How Many Gynecologists Are Male and Why It’s Changing

About one-third of practicing OB/GYNs in the United States are male, and that number is dropping fast. As of 2021, 66% of attending physicians in obstetrics and gynecology were female, leaving 34% male. Among residents currently in training, the gap is even wider: 85% are women. The specialty has undergone one of the most dramatic gender shifts in all of medicine over the past few decades.

How the Numbers Have Changed

In 1975, only 16% of OB/GYN residents were women. By 1986, women crossed the 50% mark for the first time. That shift has only accelerated since. In 2005, 35% of applicants to OB/GYN residency programs were male. By 2020, that figure had fallen to just 20%. Male faculty representation in academic OB/GYN departments dropped by 15% over roughly the same period.

The decline cuts across all racial and ethnic groups. White men applying to OB/GYN residencies decreased from 35% of the applicant pool in 2010 to 23% in 2020. Black, Hispanic, and Asian male applicants also declined. Meanwhile, the proportion of White women applying rose by 8 percentage points over that window.

Because the pipeline of new male OB/GYNs has narrowed so sharply, the specialty will become even more female-dominated in the coming years. The remaining male practitioners tend to be older and closer to retirement, which will accelerate the trend as they leave practice.

Why Fewer Men Are Entering the Field

Several forces are pushing male medical students away from OB/GYN. The specialty involves intimate exams and deeply personal patient relationships, and some male students report feeling unwelcome or uncomfortable during clinical rotations. Patient preference plays a role too, though perhaps less than people assume. A survey of 264 patients across 13 OB/GYN practices in Connecticut found that two-thirds (66.6%) had no gender preference when choosing their provider, and about 81% said they didn’t think a doctor’s gender affected the quality of care.

Still, even a minority of patients declining male providers can shape a medical student’s experience during rotations. If male students are repeatedly asked to leave the room or sense hesitation from patients, it creates a discouraging environment. Combined with fewer male mentors and role models already in the specialty, this creates a self-reinforcing cycle: fewer men enter, which means fewer male mentors for the next generation, which means even fewer men apply.

How This Compares Internationally

The gender shift isn’t unique to the U.S. In Australia, data from 2016 showed that male OB/GYNs still made up 55% of the workforce, but the age gap tells the real story. Male clinicians averaged 55.6 years old, while their female colleagues averaged 47.2, a difference of more than eight years. That means the Australian specialty is heading in the same direction as the American one, just on a slight delay. As the older, predominantly male cohort retires, women will become the majority there too.

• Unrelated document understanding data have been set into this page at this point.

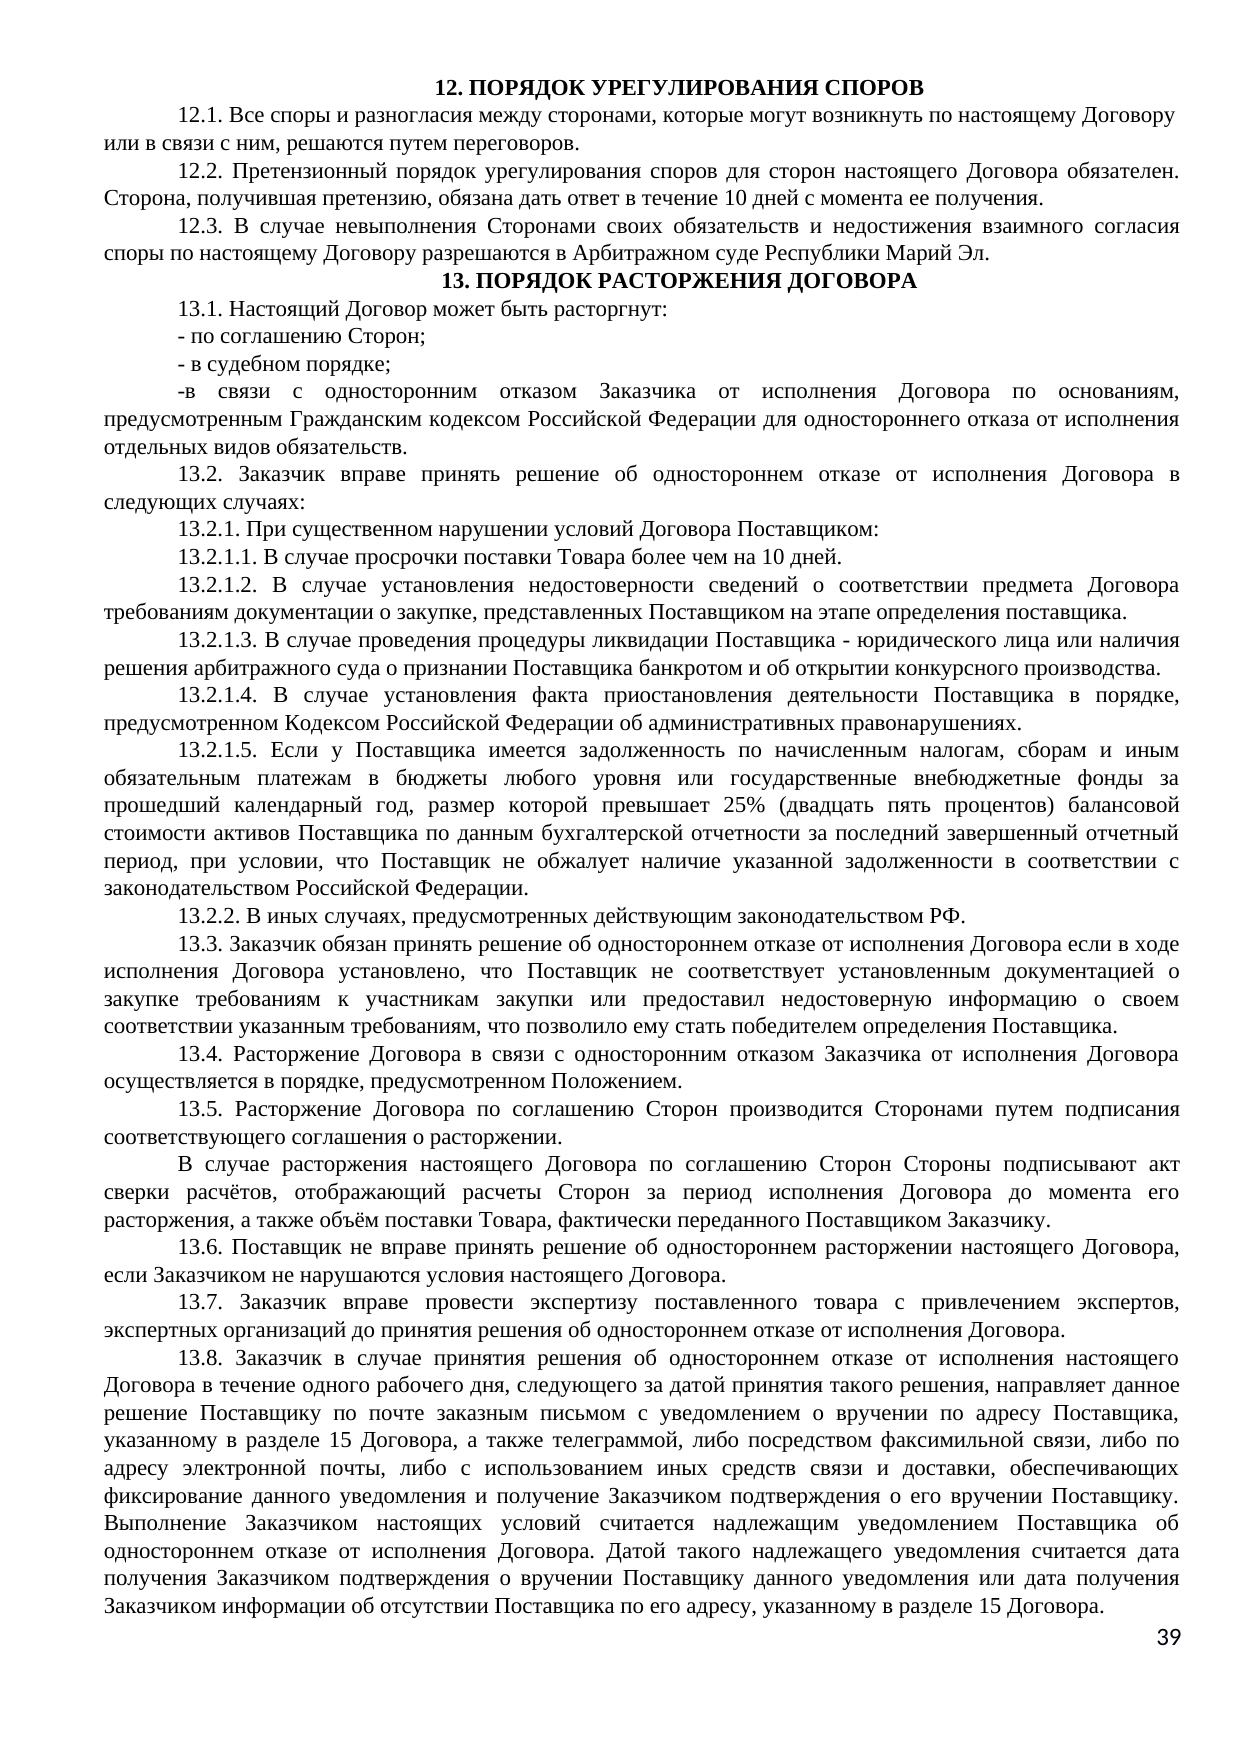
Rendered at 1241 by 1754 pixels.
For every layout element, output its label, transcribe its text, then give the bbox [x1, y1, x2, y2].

text В случае расторжения настоящего Договора по соглашению Сторон Стороны подписывают акт сверки расчётов, отображающий расчеты Сторон за период исполнения Договора до момента его расторжения, а также объём поставки Товара, фактически переданного Поставщиком Заказчику. [103, 1149, 1181, 1232]
text 13.3. Заказчик обязан принять решение об одностороннем отказе от исполнения Договора если в ходе исполнения Договора установлено, что Поставщик не соответствует установленным документацией о закупке требованиям к участникам закупки или предоставил недостоверную информацию о своем соответствии указанным требованиям, что позволило ему стать победителем определения Поставщика. [103, 928, 1181, 1039]
text 12.1. Все споры и разногласия между сторонами, которые могут возникнуть по настоящему Договору или в связи с ним, решаются путем переговоров. [103, 100, 1181, 155]
text 13.6. Поставщик не вправе принять решение об одностороннем расторжении настоящего Договора, если Заказчиком не нарушаются условия настоящего Договора. [103, 1232, 1181, 1287]
text - по соглашению Сторон; [103, 321, 1181, 349]
text 13.4. Расторжение Договора в связи с односторонним отказом Заказчика от исполнения Договора осуществляется в порядке, предусмотренном Положением. [103, 1039, 1181, 1094]
text 13.5. Расторжение Договора по соглашению Сторон производится Сторонами путем подписания соответствующего соглашения о расторжении. [103, 1094, 1181, 1149]
text 13.2.1. При существенном нарушении условий Договора Поставщиком: [103, 514, 1181, 542]
text 12.2. Претензионный порядок урегулирования споров для сторон настоящего Договора обязателен. Сторона, получившая претензию, обязана дать ответ в течение 10 дней с момента ее получения. [103, 155, 1181, 211]
text 13.2.1.2. В случае установления недостоверности сведений о соответствии предмета Договора требованиям документации о закупке, представленных Поставщиком на этапе определения поставщика. [103, 569, 1181, 625]
text 13.2.1.1. В случае просрочки поставки Товара более чем на 10 дней. [103, 542, 1181, 569]
text 13. ПОРЯДОК РАСТОРЖЕНИЯ ДОГОВОРА [103, 266, 1181, 293]
text 13.8. Заказчик в случае принятия решения об одностороннем отказе от исполнения настоящего Договора в течение одного рабочего дня, следующего за датой принятия такого решения, направляет данное решение Поставщику по почте заказным письмом с уведомлением о вручении по адресу Поставщика, указанному в разделе 15 Договора, а также телеграммой, либо посредством факсимильной связи, либо по адресу электронной почты, либо с использованием иных средств связи и доставки, обеспечивающих фиксирование данного уведомления и получение Заказчиком подтверждения о его вручении Поставщику. Выполнение Заказчиком настоящих условий считается надлежащим уведомлением Поставщика об одностороннем отказе от исполнения Договора. Датой такого надлежащего уведомления считается дата получения Заказчиком подтверждения о вручении Поставщику данного уведомления или дата получения Заказчиком информации об отсутствии Поставщика по его адресу, указанному в разделе 15 Договора. [103, 1342, 1181, 1618]
text 13.7. Заказчик вправе провести экспертизу поставленного товара с привлечением экспертов, экспертных организаций до принятия решения об одностороннем отказе от исполнения Договора. [103, 1287, 1181, 1342]
text 13.2.1.5. Если у Поставщика имеется задолженность по начисленным налогам, сборам и иным обязательным платежам в бюджеты любого уровня или государственные внебюджетные фонды за прошедший календарный год, размер которой превышает 25% (двадцать пять процентов) балансовой стоимости активов Поставщика по данным бухгалтерской отчетности за последний завершенный отчетный период, при условии, что Поставщик не обжалует наличие указанной задолженности в соответствии с законодательством Российской Федерации. [103, 735, 1181, 901]
text 12.3. В случае невыполнения Сторонами своих обязательств и недостижения взаимного согласия споры по настоящему Договору разрешаются в Арбитражном суде Республики Марий Эл. [103, 211, 1181, 266]
text 13.1. Настоящий Договор может быть расторгнут: [103, 293, 1181, 321]
text -в связи с односторонним отказом Заказчика от исполнения Договора по основаниям, предусмотренным Гражданским кодексом Российской Федерации для одностороннего отказа от исполнения отдельных видов обязательств. [103, 376, 1181, 459]
text 13.2. Заказчик вправе принять решение об одностороннем отказе от исполнения Договора в следующих случаях: [103, 459, 1181, 514]
text 13.2.1.3. В случае проведения процедуры ликвидации Поставщика - юридического лица или наличия решения арбитражного суда о признании Поставщика банкротом и об открытии конкурсного производства. [103, 625, 1181, 680]
text - в судебном порядке; [103, 349, 1181, 376]
text 12. ПОРЯДОК УРЕГУЛИРОВАНИЯ СПОРОВ [103, 74, 1181, 100]
text 13.2.1.4. В случае установления факта приостановления деятельности Поставщика в порядке, предусмотренном Кодексом Российской Федерации об административных правонарушениях. [103, 680, 1181, 735]
text 13.2.2. В иных случаях, предусмотренных действующим законодательством РФ. [103, 901, 1181, 928]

What This Means for Patients

If you prefer a male gynecologist, you can still find one, but it may take more effort depending on where you live. In urban areas with large hospital systems, you’ll likely have options. In smaller practices or rural areas, the pool is shrinking. The trend is particularly noticeable among younger doctors. If your male OB/GYN retires, the physician replacing them will very likely be a woman.

For patients who prefer a female provider, the shift means more choices and shorter wait times in many areas. For those without a strong preference, the practical impact is minimal. The research consistently shows that provider gender doesn’t correlate with quality of care, and the vast majority of patients report being satisfied regardless of whether their OB/GYN is male or female.

The broader implication is that OB/GYN is becoming one of the most gender-imbalanced specialties in medicine, alongside fields like orthopedic surgery (which skews heavily male). Whether that imbalance matters depends on perspective, but the numbers are clear: the male OB/GYN is an increasingly rare figure in American healthcare, and every year the trend moves further in the same direction.